## Work required
In the piece on American exceptionalism, where do fact-based rankings place the U.S. health care system?

## Source document
Uncommon Sense

January 29, 2014

Republicans Conflicted Over American Exceptionalism

Republicans react angrily to any suggestion that the U.S. of A. isn’t exceptional, isn’t Number 1 in any ranking system. During the Health Care Debate, Republicans insisted that our health care system was #1 in the world, when fact-based rankings had it listed closer to #19. More recently, Republicans are upset that American students score so poorly on international tests, blaming teachers for doing a poor job of teaching our young and when they run out of steam on blaming teachers, they blame students for being lazy. (The GOP is also directly attacking teacher’s unions and working to saddle students with massive amounts of debt to stifle the political activities of both, so they are at least being consistent.)

## Dataset content
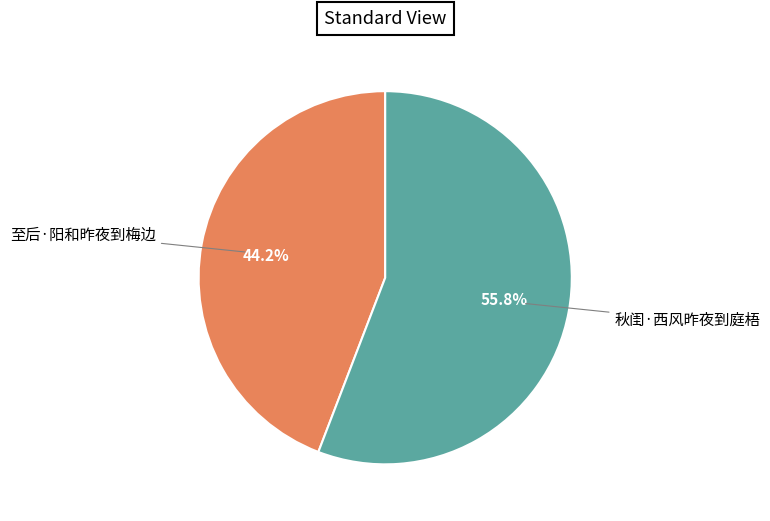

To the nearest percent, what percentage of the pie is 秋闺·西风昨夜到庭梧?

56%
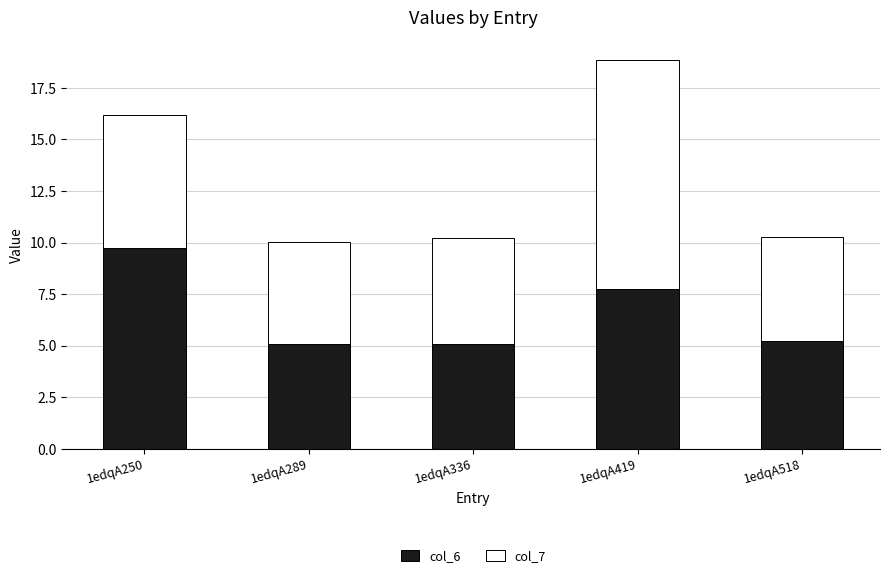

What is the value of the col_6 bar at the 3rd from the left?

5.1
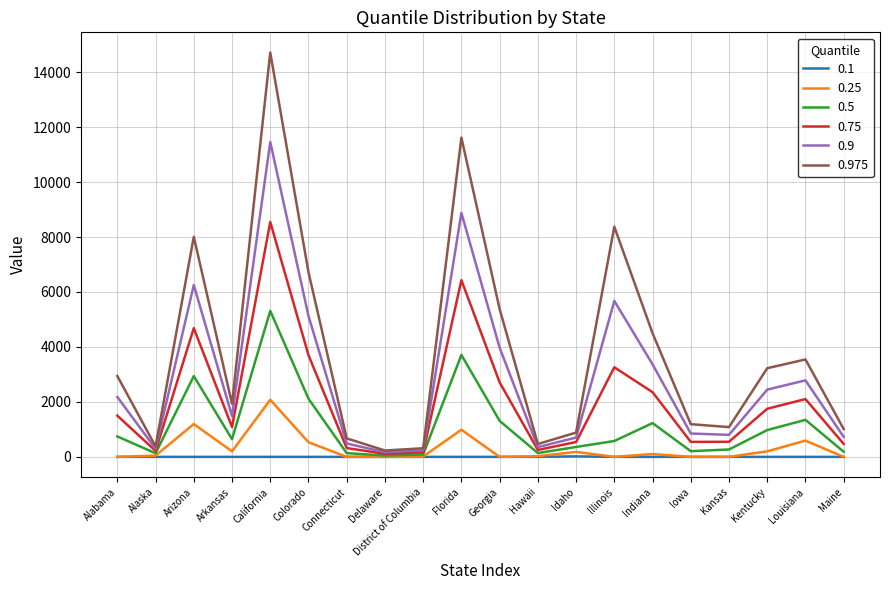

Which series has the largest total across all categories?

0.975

## Exercise response
Closer to #19 in the world.